Young’s spokesman said the congressman would not talk about the report today. In a written statement, Young said he regretted what he called oversights and apologized.

He’s already repaid the money.

“Some of them are tough calls,”says Young’s lawyer, John Dowd. He says the people who hosted the trips played several roles in Young’s life, so the purpose wasn’t always clear-cut. “There are people who are campaign supporters, there are people who have an interest in transportation, there are friends of his, so that all gets mixed together sometimes on these trips. Sometimes it didn’t get sorted out. Sometimes it did.”

Dowd says after the Justice Department investigation, Young laid out all the information about his travel for the Ethics Committee.

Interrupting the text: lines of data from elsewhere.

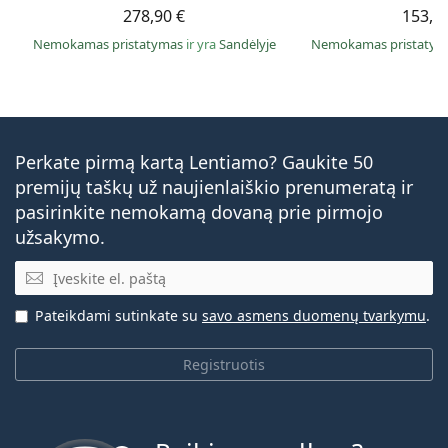
278,90 €
153,9
Nemokamas pristatymas
ir yra
Sandėlyje
Nemokamas pristaty
Perkate pirmą kartą Lentiamo? Gaukite 50
premijų taškų už naujienlaiškio prenumeratą ir
pasirinkite nemokamą dovaną prie pirmojo
užsakymo.
El. pašto adresas
Pateikdami sutinkate su
savo asmens duomenų tvarkymu
.
Registruotis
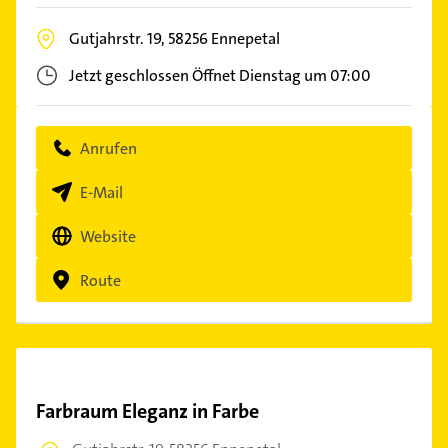
Gutjahrstr. 19,
58256
Ennepetal
Jetzt geschlossen
Öffnet Dienstag um 07:00
Anrufen
E-Mail
Website
Route
Farbraum Eleganz in Farbe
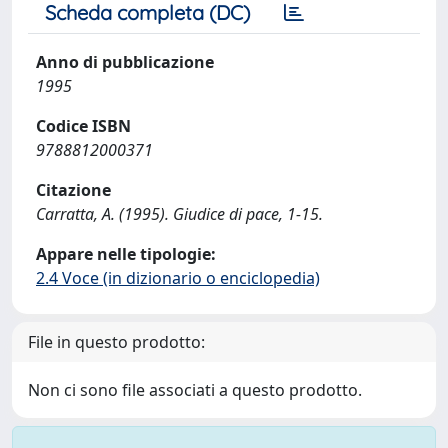
Scheda completa (DC)
Anno di pubblicazione
1995
Codice ISBN
9788812000371
Citazione
Carratta, A. (1995). Giudice di pace, 1-15.
Appare nelle tipologie:
2.4 Voce (in dizionario o enciclopedia)
File in questo prodotto:
Non ci sono file associati a questo prodotto.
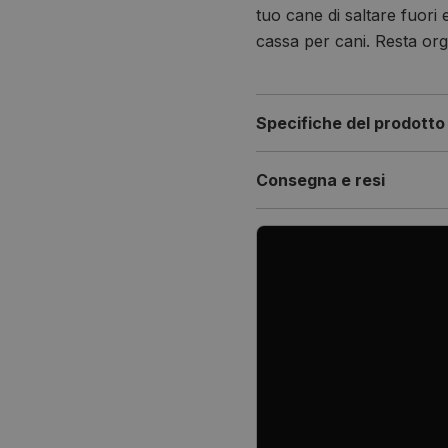
tuo cane di saltare fuori
cassa per cani. Resta org
Specifiche del prodotto
Consegna e resi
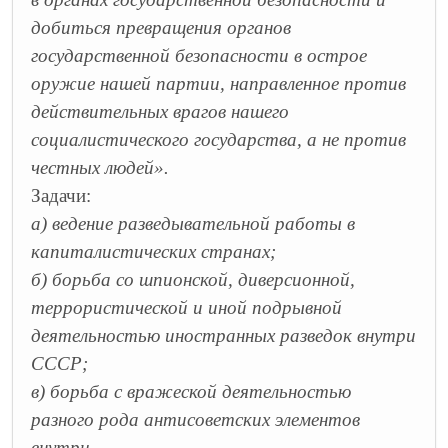
добиться превращения органов
государственной безопасности в острое
оружие нашей партии, направленное против
действительных врагов нашего
социалистического государства, а не против
честных людей».
З
адачи:
а) ведение разведывательной работы в
капиталистических странах;
б) борьба со шпионской, диверсионной,
террористической и иной подрывной
деятельностью иностранных разведок внутри
СССР;
в) борьба с вражеской деятельностью
разного рода антисоветских элементов
внутри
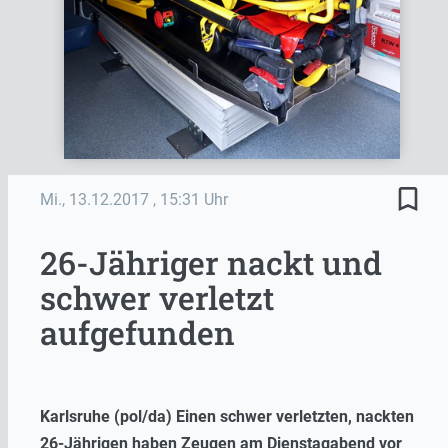
bookmark_border
Mi., 13.12.2017
, 15:31 Uhr
26-Jähriger nackt und
schwer verletzt
aufgefunden
Karlsruhe (pol/da) Einen schwer verletzten, nackten
26-Jährigen haben Zeugen am Dienstagabend vor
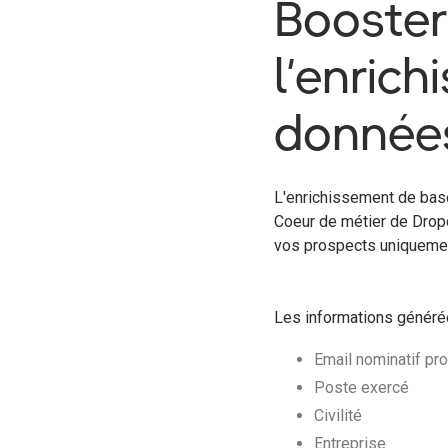
Booster
l’enric
donnée
L'enrichissement de base
Coeur de métier de Dropc
vos prospects uniquement
Les informations générée
Email nominatif pr
Poste exercé
Civilité
Entreprise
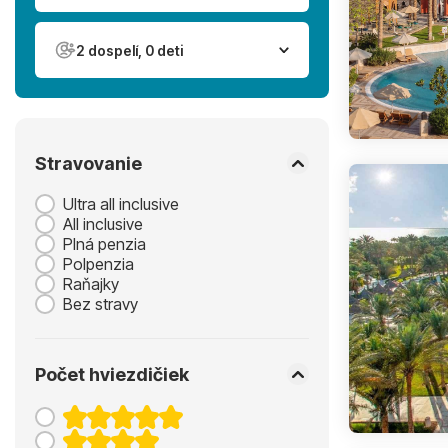
2 dospelí, 0 deti
Stravovanie
Ultra all inclusive
All inclusive
Plná penzia
Polpenzia
Raňajky
Bez stravy
Počet hviezdičiek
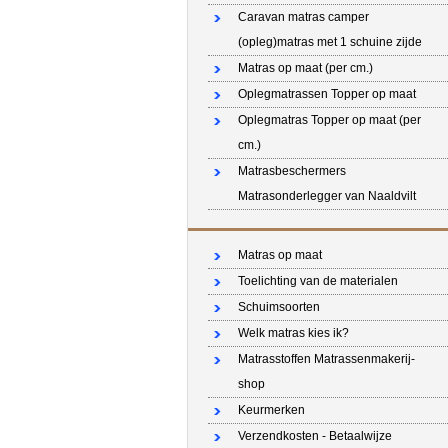
Caravan matras camper
(opleg)matras met 1 schuine zijde
Matras op maat (per cm.)
Oplegmatrassen Topper op maat
Oplegmatras Topper op maat (per
cm.)
Matrasbeschermers
Matrasonderlegger van Naaldvilt
Matras op maat
Toelichting van de materialen
Schuimsoorten
Welk matras kies ik?
Matrasstoffen Matrassenmakerij-
shop
Keurmerken
Verzendkosten - Betaalwijze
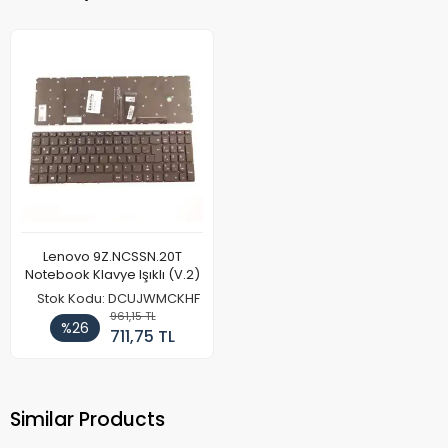
Lenovo 9Z.NCSSN.20T
Notebook Klavye Işıklı (V.2)
Stok Kodu: DCUJWMCKHF
961,15 TL
%26
711,75 TL
Similar Products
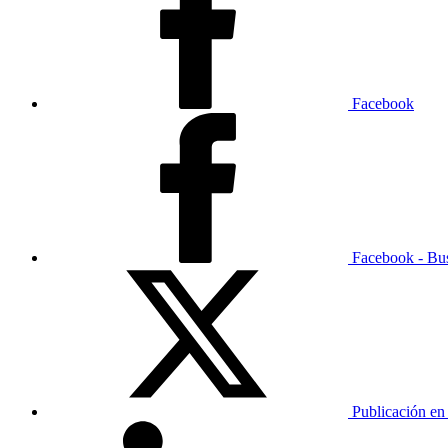
Facebook
Facebook - Bu
Publicación en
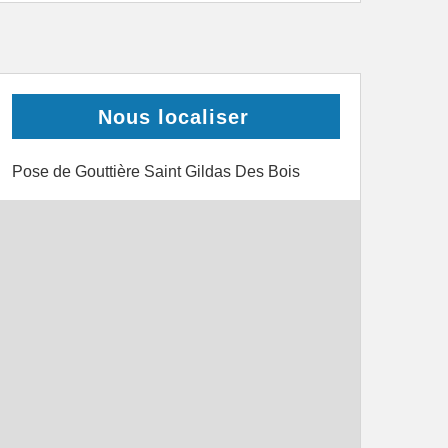
Nous localiser
Pose de Gouttière Saint Gildas Des Bois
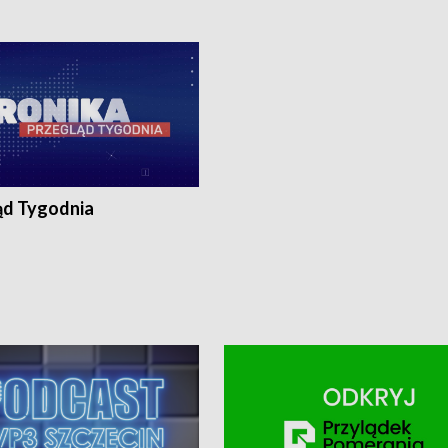
0, Koszalin - tel. 94-34-50-054,
4 8-10-400, Koszalin - tel. 94-34-50
ronika@tvp.pl.
e-mail: kronika@tvp.pl.
ąd Tygodnia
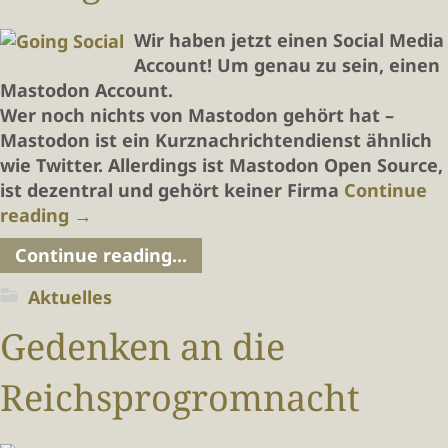
Wir haben jetzt einen Social Media
Account! Um genau zu sein, einen
Mastodon Account.
Wer noch nichts von Mastodon gehört hat –
Mastodon ist ein Kurznachrichtendienst ähnlich
wie Twitter. Allerdings ist Mastodon Open Source,
ist dezentral und gehört keiner Firma
Continue
reading
→
Continue reading...
Aktuelles
Gedenken an die
Reichsprogromnacht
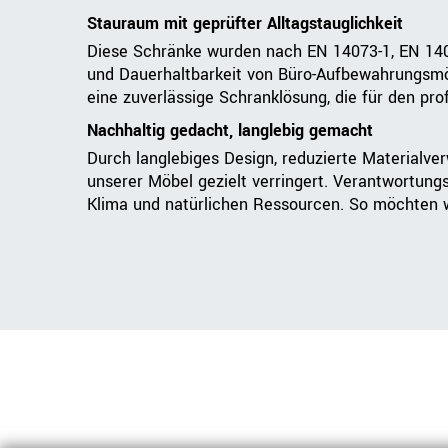
Stauraum mit geprüfter Alltagstauglichkeit
Diese Schränke wurden nach EN 14073-1, EN 1407
und Dauerhaltbarkeit von Büro-Aufbewahrungsmö
eine zuverlässige Schranklösung, die für den prof
Nachhaltig gedacht, langlebig gemacht
Durch langlebiges Design, reduzierte Materialve
unserer Möbel gezielt verringert. Verantwortung
Klima und natürlichen Ressourcen. So möchten wi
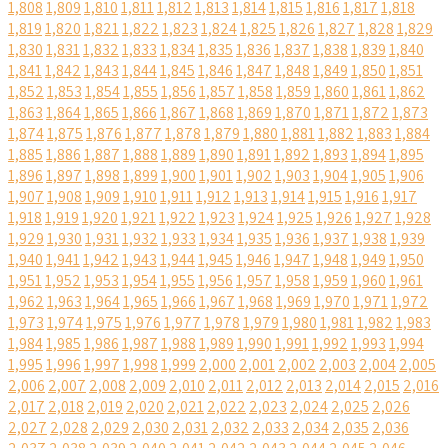
1,808
1,809
1,810
1,811
1,812
1,813
1,814
1,815
1,816
1,817
1,818
1,819
1,820
1,821
1,822
1,823
1,824
1,825
1,826
1,827
1,828
1,829
1,830
1,831
1,832
1,833
1,834
1,835
1,836
1,837
1,838
1,839
1,840
1,841
1,842
1,843
1,844
1,845
1,846
1,847
1,848
1,849
1,850
1,851
1,852
1,853
1,854
1,855
1,856
1,857
1,858
1,859
1,860
1,861
1,862
1,863
1,864
1,865
1,866
1,867
1,868
1,869
1,870
1,871
1,872
1,873
1,874
1,875
1,876
1,877
1,878
1,879
1,880
1,881
1,882
1,883
1,884
1,885
1,886
1,887
1,888
1,889
1,890
1,891
1,892
1,893
1,894
1,895
1,896
1,897
1,898
1,899
1,900
1,901
1,902
1,903
1,904
1,905
1,906
1,907
1,908
1,909
1,910
1,911
1,912
1,913
1,914
1,915
1,916
1,917
1,918
1,919
1,920
1,921
1,922
1,923
1,924
1,925
1,926
1,927
1,928
1,929
1,930
1,931
1,932
1,933
1,934
1,935
1,936
1,937
1,938
1,939
1,940
1,941
1,942
1,943
1,944
1,945
1,946
1,947
1,948
1,949
1,950
1,951
1,952
1,953
1,954
1,955
1,956
1,957
1,958
1,959
1,960
1,961
1,962
1,963
1,964
1,965
1,966
1,967
1,968
1,969
1,970
1,971
1,972
1,973
1,974
1,975
1,976
1,977
1,978
1,979
1,980
1,981
1,982
1,983
1,984
1,985
1,986
1,987
1,988
1,989
1,990
1,991
1,992
1,993
1,994
1,995
1,996
1,997
1,998
1,999
2,000
2,001
2,002
2,003
2,004
2,005
2,006
2,007
2,008
2,009
2,010
2,011
2,012
2,013
2,014
2,015
2,016
2,017
2,018
2,019
2,020
2,021
2,022
2,023
2,024
2,025
2,026
2,027
2,028
2,029
2,030
2,031
2,032
2,033
2,034
2,035
2,036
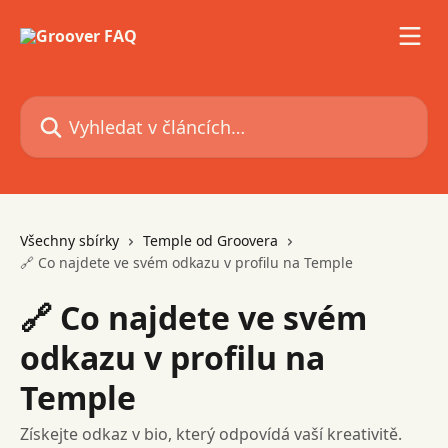
Přeskočit na hlavní obsah
Vyhledat v článcích…
Všechny sbírky
Temple od Groovera
🔗 Co najdete ve svém odkazu v profilu na Temple
🔗 Co najdete ve svém
odkazu v profilu na
Temple
Získejte odkaz v bio, který odpovídá vaší kreativitě.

The committee found Young improperly accepted gifts and 15 trips dating as far back as 2001 and as recently as last year. Most of the travel occurred from 2004 to 2006, when Young chaired the powerful House Transportation and Infrastructure Committee. At the time, he was raking in campaign contributions from the construction and transportation industries around the country

The gift-givers listed in the report include former Young staffers who became lobbyists, like C.J. Zane and Duncan Smith, Texas Lobbyist Randy Delay, and Tom Johnson, an executive at the Texas branch of Associated General Contractors. Many of the trips were to Texas lodges. The most expensive on the list, more than $11,000, was to the Mariposa Ranch in south Texas, paid for mostly by Houston-based construction conglomerate KBR.

Lobbyist Duncan Smith bought the $400 Le Chameau boots. The company specializes in knee-high rubber boots lined in leather.

The ethics case against Young originated with a wide-ranging Department of Justice investigation started at least eight years ago. In 2010, the Justice Department said it wouldn’t pursue charges against Young and instead sent a letter about him to the Ethics Committee. The panel says, with such old evidence, it couldn’t find that Young’s acceptance of the trips and gifts was purposeful or corrupt. The committee, though, noted Young listed none of it on his required personal financial disclosure documents. The Committee did not recommend the harsher penalty of censure by the full House of Representatives.

Melanie Sloan of Citizens for Responsibility and Ethics in Washington, says the punishment amounts to a letter saying, in effect, ‘bad Congressman.”

University of Alaska political science professor Forrest Nabors says he doubts the reprimand will affect Young’s re-election in November. Violations like these aren’t important to people outside Washington, Nabors says, and anyway, Alaskans have been hearing about Young being investigated for years.

“It doesn’t seem to deter them from re-electing him,” Nabors says “He has very strong relationships in the state.”

Forrest Dunbar, the latest Democrat running against Young, has raised less than a tenth of the campaign war chest Young has. In a written statement today, Dunbar called Young a repeat ethics offender.

Read House Ethics Committee statement.

Rep. Young’s statement:

I accept the House Committee on Ethics’ report and regret the oversights it has identified.  There were a number of instances where I failed to exercise due care in complying with the House’s Code of Conduct and for that I apologize.  As the Committee indicates in its report, I never made any knowingly false statements to government officials nor did I act corruptly or in bad faith.

I have made each of the payments recommended by the Committee and have taken significant steps since 2007 to strengthen my office’s polices for compliance with the Code of Conduct to ensure that these types of oversights do not happen again.  It is through these actions that I show my colleagues and Alaskans that I fully respect the House Rules and will continue to comply with them now and in the future.

I am pleased that today’s decision represents the conclusion of an extended inquiry by both the Department of Justice and the House Committee on Ethics and I will continue to faithfully serve the people of Alaska.